An airworthiness directive (AD) that takes effect March 9 will require inspections of about 1,520 early model Cessna 210 single-engine airplanes for carrythrough spar corrosion in the aftermath of a wing-separation accident in 2019.
The AD “requires a one-time visual inspection of specified areas on the carry-thru spar lower cap and an eddy current inspection of the lower cap kick area and any locations where corrosion was removed.” The inspection’s results must be reported to the FAA, which will use the data to determine any further action.
On May 26, 2019, the wing of a Cessna T210M separated while the aircraft was conducting a low-altitude aerial survey flight in Australia. “A visual examination of the fracture surface identified fatigue cracking that initiated at a corrosion pit,” the AD notes.
Soon after the accident, AOPA reported that the FAA had issued an airworthiness concern sheet to gather information from operators of Cessna 177 and cantilever-wing Cessna 210s about any history of cracking of wing carrythrough spars.

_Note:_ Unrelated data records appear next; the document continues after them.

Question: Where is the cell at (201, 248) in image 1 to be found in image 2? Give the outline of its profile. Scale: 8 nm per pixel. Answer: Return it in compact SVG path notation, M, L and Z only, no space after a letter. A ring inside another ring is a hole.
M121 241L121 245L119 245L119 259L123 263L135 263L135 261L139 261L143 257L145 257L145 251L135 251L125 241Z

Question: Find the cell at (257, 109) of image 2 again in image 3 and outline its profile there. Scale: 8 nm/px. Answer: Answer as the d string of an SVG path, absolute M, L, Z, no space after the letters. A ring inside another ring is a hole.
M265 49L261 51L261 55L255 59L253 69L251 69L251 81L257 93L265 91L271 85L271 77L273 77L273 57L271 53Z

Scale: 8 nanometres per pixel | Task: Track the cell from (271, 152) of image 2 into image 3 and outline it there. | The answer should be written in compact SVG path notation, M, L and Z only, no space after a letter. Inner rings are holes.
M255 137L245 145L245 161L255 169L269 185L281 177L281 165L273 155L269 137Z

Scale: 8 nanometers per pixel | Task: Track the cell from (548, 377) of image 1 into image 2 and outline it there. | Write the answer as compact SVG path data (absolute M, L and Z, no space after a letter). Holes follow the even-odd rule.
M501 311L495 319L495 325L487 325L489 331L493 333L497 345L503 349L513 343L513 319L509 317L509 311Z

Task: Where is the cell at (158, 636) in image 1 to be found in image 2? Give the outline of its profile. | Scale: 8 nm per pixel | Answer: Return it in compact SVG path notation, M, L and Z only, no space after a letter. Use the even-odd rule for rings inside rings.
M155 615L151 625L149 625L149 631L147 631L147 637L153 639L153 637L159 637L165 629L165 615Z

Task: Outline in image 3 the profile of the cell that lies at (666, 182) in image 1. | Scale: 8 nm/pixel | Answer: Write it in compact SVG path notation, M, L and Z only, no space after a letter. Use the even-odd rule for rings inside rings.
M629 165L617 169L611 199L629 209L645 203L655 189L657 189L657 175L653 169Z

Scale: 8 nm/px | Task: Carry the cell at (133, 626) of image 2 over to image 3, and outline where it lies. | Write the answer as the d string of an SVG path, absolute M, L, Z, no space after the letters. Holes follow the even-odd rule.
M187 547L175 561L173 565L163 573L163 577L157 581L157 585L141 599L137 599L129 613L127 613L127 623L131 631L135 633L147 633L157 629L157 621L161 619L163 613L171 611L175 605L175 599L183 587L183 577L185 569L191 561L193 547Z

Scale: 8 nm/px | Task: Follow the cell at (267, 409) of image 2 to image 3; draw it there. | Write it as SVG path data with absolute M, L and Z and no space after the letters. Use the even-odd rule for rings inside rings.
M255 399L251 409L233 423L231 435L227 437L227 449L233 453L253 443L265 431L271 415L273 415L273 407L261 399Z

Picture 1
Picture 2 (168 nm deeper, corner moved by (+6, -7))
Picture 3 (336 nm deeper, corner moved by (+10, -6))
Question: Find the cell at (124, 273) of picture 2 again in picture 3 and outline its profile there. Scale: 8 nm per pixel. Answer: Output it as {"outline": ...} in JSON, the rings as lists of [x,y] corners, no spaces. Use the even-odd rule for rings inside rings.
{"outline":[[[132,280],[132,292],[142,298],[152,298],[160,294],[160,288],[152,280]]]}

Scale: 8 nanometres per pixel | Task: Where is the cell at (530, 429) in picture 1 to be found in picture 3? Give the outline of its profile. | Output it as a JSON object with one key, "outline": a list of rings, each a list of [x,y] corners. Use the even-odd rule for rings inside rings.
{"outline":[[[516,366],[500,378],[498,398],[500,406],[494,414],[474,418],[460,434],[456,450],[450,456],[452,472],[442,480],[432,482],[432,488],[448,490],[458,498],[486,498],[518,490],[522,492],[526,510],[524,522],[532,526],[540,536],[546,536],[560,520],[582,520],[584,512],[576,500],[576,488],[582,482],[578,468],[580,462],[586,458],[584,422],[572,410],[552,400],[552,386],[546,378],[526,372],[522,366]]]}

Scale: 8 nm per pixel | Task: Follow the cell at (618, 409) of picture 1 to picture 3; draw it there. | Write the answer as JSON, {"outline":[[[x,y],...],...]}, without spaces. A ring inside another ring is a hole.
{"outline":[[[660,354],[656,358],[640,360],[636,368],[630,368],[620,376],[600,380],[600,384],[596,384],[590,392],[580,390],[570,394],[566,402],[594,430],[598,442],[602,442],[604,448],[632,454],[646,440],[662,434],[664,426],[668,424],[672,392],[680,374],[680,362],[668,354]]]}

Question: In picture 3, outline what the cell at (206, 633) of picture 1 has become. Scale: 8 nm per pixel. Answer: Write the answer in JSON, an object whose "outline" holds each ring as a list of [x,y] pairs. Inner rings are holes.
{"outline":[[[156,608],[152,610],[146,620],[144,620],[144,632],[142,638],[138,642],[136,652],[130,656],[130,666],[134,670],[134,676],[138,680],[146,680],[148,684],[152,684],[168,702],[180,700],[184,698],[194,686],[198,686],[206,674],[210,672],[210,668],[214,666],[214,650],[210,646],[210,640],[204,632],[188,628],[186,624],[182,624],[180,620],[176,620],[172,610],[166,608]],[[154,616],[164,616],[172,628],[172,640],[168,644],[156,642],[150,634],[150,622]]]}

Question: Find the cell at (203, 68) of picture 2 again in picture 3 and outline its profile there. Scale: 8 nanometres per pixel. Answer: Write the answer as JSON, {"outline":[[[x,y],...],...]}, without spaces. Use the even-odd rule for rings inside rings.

Subsequently, “the FAA received reports of widespread and severe corrosion of the carry-thru spar on Models 210G, T210G, 210H, T210H, 210J, T210J, 210K, T210K, 210L, T210L, 210M, and T210M airplanes. Further investigation identified that these early model airplanes were manufactured without corrosion protection or primer, increasing their susceptibility to corrosion.”
The agency estimates the cost of compliance with the AD’s inspection and reporting provisions at $1,827.50 per aircraft.

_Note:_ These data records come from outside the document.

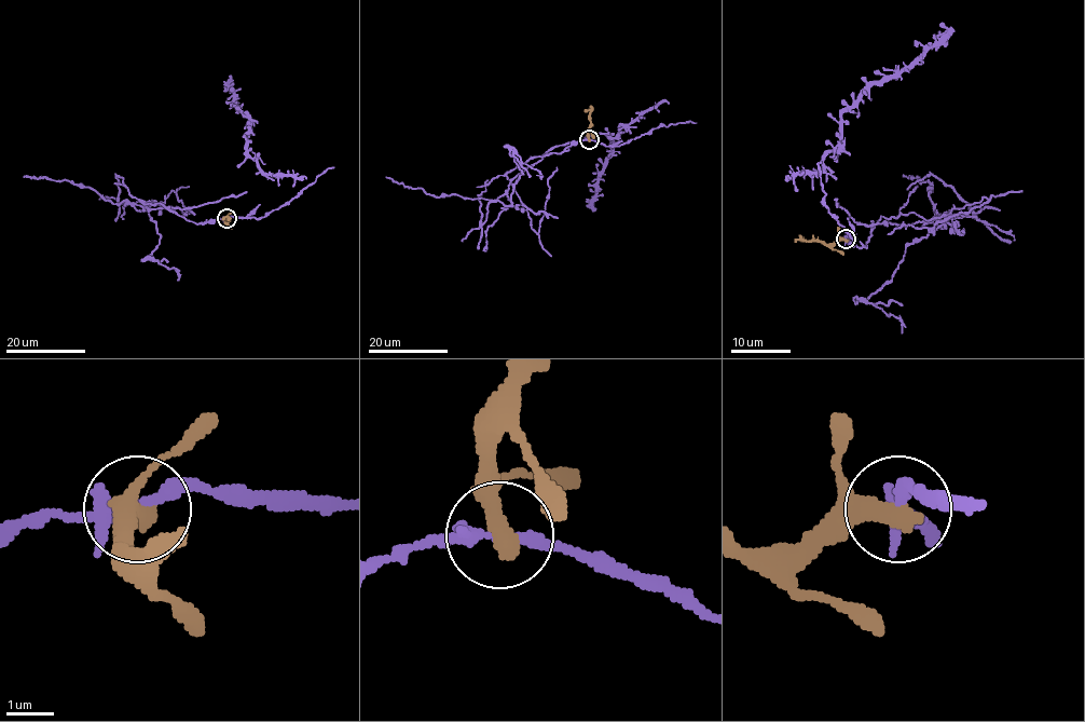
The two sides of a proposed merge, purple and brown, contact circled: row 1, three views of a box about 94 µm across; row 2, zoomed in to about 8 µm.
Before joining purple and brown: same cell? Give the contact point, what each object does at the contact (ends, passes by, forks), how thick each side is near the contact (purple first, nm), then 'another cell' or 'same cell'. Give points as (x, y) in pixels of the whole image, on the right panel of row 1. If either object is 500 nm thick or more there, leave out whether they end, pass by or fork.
at (846, 239); purple forks there; brown ends there; 240 nm thick on the purple side, 480 nm on the other; another cell

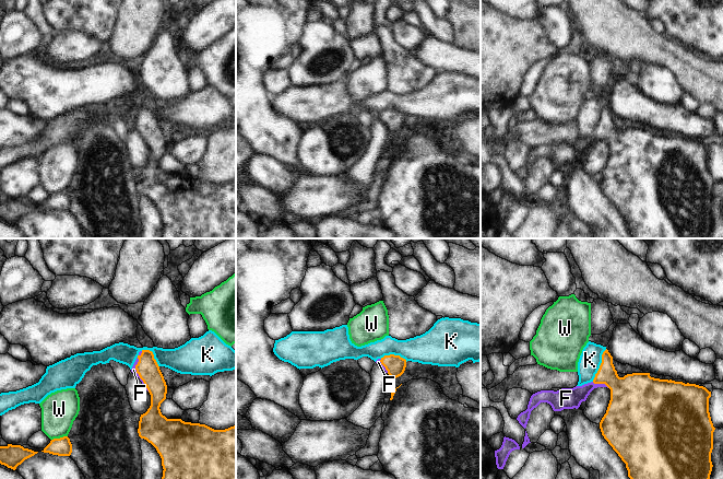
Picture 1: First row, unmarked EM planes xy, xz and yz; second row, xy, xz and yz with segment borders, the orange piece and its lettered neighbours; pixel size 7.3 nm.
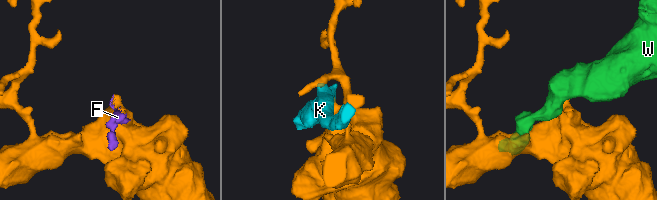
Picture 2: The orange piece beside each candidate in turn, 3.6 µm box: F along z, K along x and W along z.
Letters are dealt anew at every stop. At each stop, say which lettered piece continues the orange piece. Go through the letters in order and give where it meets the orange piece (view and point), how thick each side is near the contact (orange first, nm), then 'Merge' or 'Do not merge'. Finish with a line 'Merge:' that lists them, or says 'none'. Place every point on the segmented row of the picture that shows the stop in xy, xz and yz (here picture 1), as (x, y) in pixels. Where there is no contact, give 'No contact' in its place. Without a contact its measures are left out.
F: Touches orange at xy (138, 373). Thickness 160 nm (orange) against 40 nm. Merge
K: Touches orange at yz (600, 365). Thickness 190 nm (orange) against 160 nm. Do not merge
W: Touches orange at xy (60, 437). Thickness 140 nm (orange) against 260 nm. Do not merge
Merge: F.

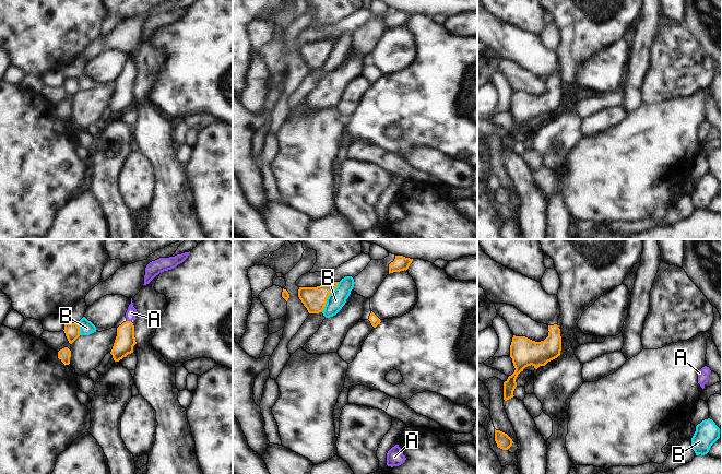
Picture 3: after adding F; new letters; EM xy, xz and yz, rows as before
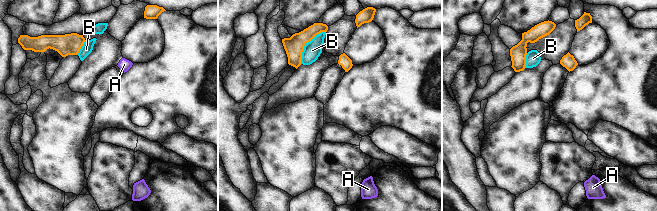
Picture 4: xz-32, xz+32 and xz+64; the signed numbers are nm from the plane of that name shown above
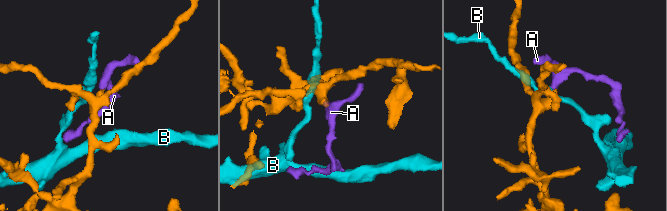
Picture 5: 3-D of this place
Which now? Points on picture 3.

Although the AD is a final rule not preceded by a public comment period, comments may still be submitted by April 6 online or by mail to U.S. Department of Transportation, Docket Operations, M–30, West Building Ground Floor, Room W12–140, 1200 New Jersey Avenue SE, Washington, DC 20590.
Please include Docket Number FAA–2020–0156 and Product Identifier 2019–CE–053–AD at the beginning of your comments.